The President must cite the constitutional basis—a specific constitutional provision to be exact—of its claim to ‘executive privileges’ in order to justify its violation of other constitutional provisions. It cannot use the amorphous US concept of ‘executive privilege’, which CODAL believes to be a constitutional myth, to violate the Bill of Rights and legislative powers under articles III and VI of the Constitution.
Furthermore, EO 464 is illegal as Chavez vs. PCGG [G.R. No. 130716. December 9, 1998] provides: " Under Republic Act No. 6713, public officials and employees are mandated to "provide information on their policies and procedures in clear and understandable language, [and] ensure openness of information, public consultations and hearings whenever appropriate x x x," except when "otherwise provided by law or when required by the public interest." In particular, the law mandates free public access, at reasonable hours, to the annual performance reports of offices and agencies of government and government-owned or controlled corporations; and the statements of assets, liabilities and financial disclosures of all public officials and employees.
In fact, the famous case of Arnault vs. Nazareno [G.R. No. L-3820 July 18, 1950] has already granted the legislature the power to subpoena witnesses, and even punish those who obstruct this legislative power:
"If the subject of investigation before the committee is within the range of legitimate legislative inquiry and the proposed testimony of the witness called relates to that subject, obedience, to its process may be enforced by the committee by imprisonment. (Sullivan vs. Hill, 73 W. Va., 49; 79 S.E., 670; 40 Ann. Cas. [1916 B.], 1115.)
"The Senate has empowered the committee to continue the investigation during the recess. By refusing to answer the questions, the witness has obstructed the performance by the Senate of its legislative function, and the Senate has the power to remove the obstruction by compelling the witness to answer the questions thru restraint of his liberty until he shall have answered them. That power subsists as long as the Senate, which is a continuing body, persists in performing the particular legislative function involved"
Lastly, the Presidents legal advisers misled her in citing in EO 464 the very cases which actually considers orders like EO 464 constitutionally invalid.

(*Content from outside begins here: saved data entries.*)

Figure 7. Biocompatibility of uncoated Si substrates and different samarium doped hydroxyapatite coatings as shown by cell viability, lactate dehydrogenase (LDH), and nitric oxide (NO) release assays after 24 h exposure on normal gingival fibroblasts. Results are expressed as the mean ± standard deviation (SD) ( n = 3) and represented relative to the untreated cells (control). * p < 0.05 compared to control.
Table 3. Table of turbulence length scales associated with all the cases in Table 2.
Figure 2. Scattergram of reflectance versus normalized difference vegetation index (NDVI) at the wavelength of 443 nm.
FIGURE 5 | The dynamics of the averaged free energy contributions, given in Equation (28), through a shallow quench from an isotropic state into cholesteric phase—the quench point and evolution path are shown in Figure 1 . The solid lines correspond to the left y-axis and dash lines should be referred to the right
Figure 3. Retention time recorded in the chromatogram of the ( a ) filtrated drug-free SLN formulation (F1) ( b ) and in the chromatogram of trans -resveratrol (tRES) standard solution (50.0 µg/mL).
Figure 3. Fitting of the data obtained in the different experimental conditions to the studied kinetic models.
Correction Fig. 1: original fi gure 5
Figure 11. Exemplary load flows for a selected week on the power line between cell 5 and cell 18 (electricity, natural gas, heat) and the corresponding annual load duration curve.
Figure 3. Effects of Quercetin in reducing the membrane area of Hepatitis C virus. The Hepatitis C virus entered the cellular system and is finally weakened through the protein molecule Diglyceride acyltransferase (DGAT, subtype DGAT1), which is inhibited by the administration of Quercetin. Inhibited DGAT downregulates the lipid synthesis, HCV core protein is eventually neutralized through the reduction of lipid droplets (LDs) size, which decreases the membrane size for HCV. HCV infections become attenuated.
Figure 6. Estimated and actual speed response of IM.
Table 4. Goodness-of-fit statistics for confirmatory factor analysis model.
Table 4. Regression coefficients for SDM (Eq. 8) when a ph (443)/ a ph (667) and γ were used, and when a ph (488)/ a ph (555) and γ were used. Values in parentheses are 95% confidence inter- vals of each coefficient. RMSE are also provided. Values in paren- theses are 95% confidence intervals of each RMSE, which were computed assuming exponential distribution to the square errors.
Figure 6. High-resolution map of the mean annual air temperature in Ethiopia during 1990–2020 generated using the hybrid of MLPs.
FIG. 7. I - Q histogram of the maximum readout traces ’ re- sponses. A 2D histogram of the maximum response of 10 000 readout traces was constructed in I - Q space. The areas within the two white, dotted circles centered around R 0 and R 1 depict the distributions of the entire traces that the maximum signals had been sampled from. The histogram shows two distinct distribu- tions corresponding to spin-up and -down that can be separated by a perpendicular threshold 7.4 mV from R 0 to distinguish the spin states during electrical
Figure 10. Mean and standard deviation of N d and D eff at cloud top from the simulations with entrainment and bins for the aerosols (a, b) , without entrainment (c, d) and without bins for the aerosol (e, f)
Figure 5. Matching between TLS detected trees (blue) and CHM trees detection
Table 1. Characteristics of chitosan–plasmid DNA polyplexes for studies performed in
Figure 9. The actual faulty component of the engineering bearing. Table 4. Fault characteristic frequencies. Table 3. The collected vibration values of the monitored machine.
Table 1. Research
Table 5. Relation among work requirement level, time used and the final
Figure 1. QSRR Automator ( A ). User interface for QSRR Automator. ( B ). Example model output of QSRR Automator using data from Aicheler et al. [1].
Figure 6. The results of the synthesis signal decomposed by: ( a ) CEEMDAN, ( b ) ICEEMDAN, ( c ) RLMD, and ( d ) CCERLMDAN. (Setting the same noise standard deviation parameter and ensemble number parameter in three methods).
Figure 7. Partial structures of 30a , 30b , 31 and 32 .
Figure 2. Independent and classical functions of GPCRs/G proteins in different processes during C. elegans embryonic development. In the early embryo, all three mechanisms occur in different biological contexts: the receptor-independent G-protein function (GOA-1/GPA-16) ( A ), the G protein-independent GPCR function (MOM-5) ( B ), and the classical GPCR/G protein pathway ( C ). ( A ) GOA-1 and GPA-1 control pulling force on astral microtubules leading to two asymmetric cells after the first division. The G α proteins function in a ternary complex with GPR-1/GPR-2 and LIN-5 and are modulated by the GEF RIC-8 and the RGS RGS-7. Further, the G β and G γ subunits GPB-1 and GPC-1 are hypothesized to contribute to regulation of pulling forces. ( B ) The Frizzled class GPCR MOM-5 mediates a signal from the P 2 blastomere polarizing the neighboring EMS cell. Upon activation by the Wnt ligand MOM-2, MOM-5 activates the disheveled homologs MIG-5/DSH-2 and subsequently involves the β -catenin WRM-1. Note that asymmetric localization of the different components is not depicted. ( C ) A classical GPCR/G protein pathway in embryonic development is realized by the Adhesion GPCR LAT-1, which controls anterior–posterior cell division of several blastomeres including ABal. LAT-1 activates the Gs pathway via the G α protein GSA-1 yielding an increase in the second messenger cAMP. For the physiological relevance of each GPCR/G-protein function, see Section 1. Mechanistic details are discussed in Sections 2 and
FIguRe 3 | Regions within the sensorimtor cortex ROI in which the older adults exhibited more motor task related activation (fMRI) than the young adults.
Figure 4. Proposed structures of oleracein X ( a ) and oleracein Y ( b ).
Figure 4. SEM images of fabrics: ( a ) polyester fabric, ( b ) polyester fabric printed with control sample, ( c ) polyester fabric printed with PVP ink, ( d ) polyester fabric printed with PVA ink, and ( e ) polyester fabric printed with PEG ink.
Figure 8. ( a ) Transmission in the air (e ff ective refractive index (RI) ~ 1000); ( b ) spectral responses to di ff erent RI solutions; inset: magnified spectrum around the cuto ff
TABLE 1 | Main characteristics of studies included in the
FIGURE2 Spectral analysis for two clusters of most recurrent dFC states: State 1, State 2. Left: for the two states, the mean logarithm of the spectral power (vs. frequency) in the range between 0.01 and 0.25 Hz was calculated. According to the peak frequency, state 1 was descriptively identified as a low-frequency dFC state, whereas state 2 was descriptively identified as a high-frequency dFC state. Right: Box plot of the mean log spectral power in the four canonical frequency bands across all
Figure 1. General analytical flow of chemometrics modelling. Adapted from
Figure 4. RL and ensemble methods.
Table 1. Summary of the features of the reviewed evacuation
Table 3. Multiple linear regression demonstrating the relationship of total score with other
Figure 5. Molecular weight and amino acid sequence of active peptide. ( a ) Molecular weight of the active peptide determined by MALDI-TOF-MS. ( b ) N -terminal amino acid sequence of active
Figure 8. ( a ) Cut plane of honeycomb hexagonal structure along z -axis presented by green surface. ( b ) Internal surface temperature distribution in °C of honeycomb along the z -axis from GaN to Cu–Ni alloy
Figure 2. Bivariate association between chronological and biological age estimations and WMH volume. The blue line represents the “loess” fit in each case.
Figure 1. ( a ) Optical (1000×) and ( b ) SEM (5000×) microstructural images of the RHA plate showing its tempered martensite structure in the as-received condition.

EO 464 cites Almonte vs. Vasquez [G.R. No. 95367 May 23, 1995 ]which actually declares that: "On the other hand, where the claim of confidentiality does not rest on the need to protect military, diplomatic or other national security secrets but on a general public interest in the confidentiality of his
conversations, courts have declined to find in the Constitution an absolute privilege of the President against a subpoena considered essential to the enforcement of criminal laws."
EO 464 also cites the Chavez cases where the Supreme Court actually declared that: In general, writings coming into the hands of public officers in connection with their official functions must be accessible to the public, consistent with the policy of transparency of governmental affairs. This principle is aimed at affording the people an opportunity to determine whether those to whom they have entrusted the affairs of the government are honestly, faithfully and competently performing their functions as public servants. Undeniably, the essence of democracy lies in the free flow of thought; but thoughts and ideas must be well-informed so that the public would gain a better perspective of vital issues confronting them and, thus, be able to criticize as well as participate in the affairs of the government in a responsible, reasonable and effective manner. Certainly, it is by ensuring an unfettered and uninhibited exchange of ideas among a well-informed public that a government remains responsive.
President Arroyo’s issuance of EO 464 is not only an arrogant attempt to muddle the truth and repress civil rights. CODAL expresses its utmost concern with the continuing trend towards a more authoritarian regime under Pres. Gloria Arroyo.